Often these winter days I hear the sound of chainsaws and the crash of falling trees around my neighbourhood. It is the season for the provident to begin the labour of making firewood that will be stacked and dried, ready for the stove that will heat our homes all next winter long. Of course, some of those chain saw sounds seem a little desperate so perhaps there are those who are making wet unseasoned firewood for this winter too. A little smugness on my part is my reward for being a forward thinker.
I was talking to a hitch hiker the other day who lives on a trimaran in Burgoyne Bay and we got to thinking how backwards the great mass of city folk really are (a favourite topic among folk out on the margins). They would look down on my passenger, living rough on an anchored boat, taking his life in his hands every time he rows his dinghy ashore or back again through wind and wave, but our point is that that the further one lives off the grid the better skills, the more care and organization one needs.
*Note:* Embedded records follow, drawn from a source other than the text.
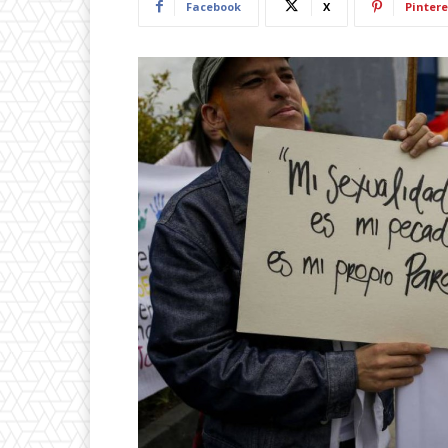
Facebook
X
Pintere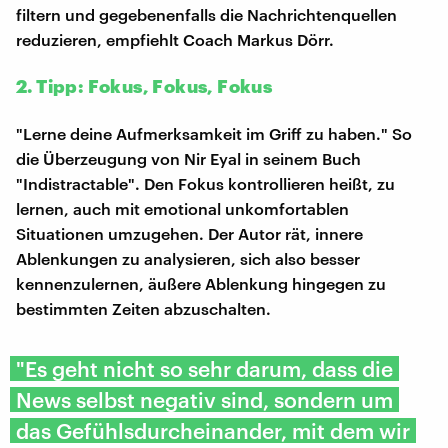
filtern und gegebenenfalls die Nachrichtenquellen
reduzieren, empfiehlt Coach Markus Dörr.
2. Tipp: Fokus, Fokus, Fokus
"Lerne deine Aufmerksamkeit im Griff zu haben." So
die Überzeugung von Nir Eyal in seinem Buch
"Indistractable". Den Fokus kontrollieren heißt, zu
lernen, auch mit emotional unkomfortablen
Situationen umzugehen. Der Autor rät, innere
Ablenkungen zu analysieren, sich also besser
kennenzulernen, äußere Ablenkung hingegen zu
bestimmten Zeiten abzuschalten.
"Es geht nicht so sehr darum, dass die
News selbst negativ sind, sondern um
das Gefühlsdurcheinander, mit dem wir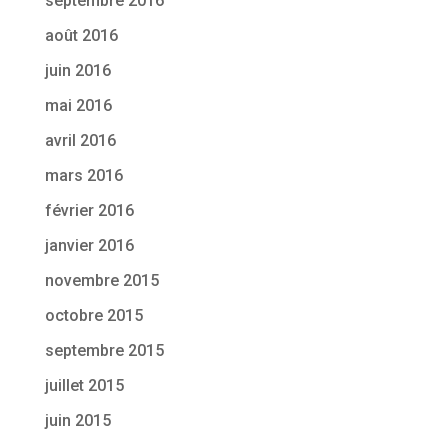
septembre 2016
août 2016
juin 2016
mai 2016
avril 2016
mars 2016
février 2016
janvier 2016
novembre 2015
octobre 2015
septembre 2015
juillet 2015
juin 2015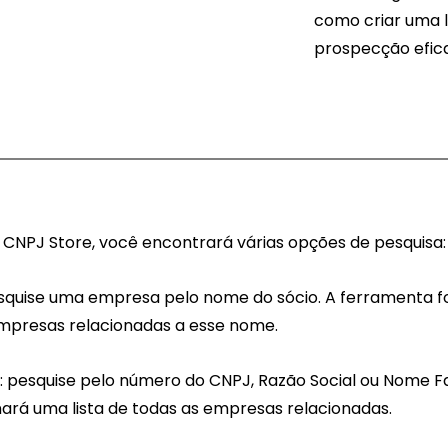
como criar uma l
prospecção efic
o CNPJ Store, você encontrará várias opções de pesquisa:
esquise uma empresa pelo nome do sócio. A ferramenta 
 empresas relacionadas a esse nome.
: pesquise pelo número do CNPJ, Razão Social ou Nome Fa
ará uma lista de todas as empresas relacionadas.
He too heats with wood, cut from beach logs and prepared well in advance, and his ability to survive all winter out in the cold, tossing bay depends on it. Imagine, good firewood is the key to life itself.
Today it was my turn to sharpen my saw, collect my wedges, and sledge hammer and approach the two trees I had selected some month's before. Heather stood far back, cell phone ready to call 911 if things went wrong, as I made my cuts and pounded in the wedges and finally brought my beauties crashing to the ground. Ah, such satisfaction, such a pleasant feeling of participating once more in the seasonal round of work.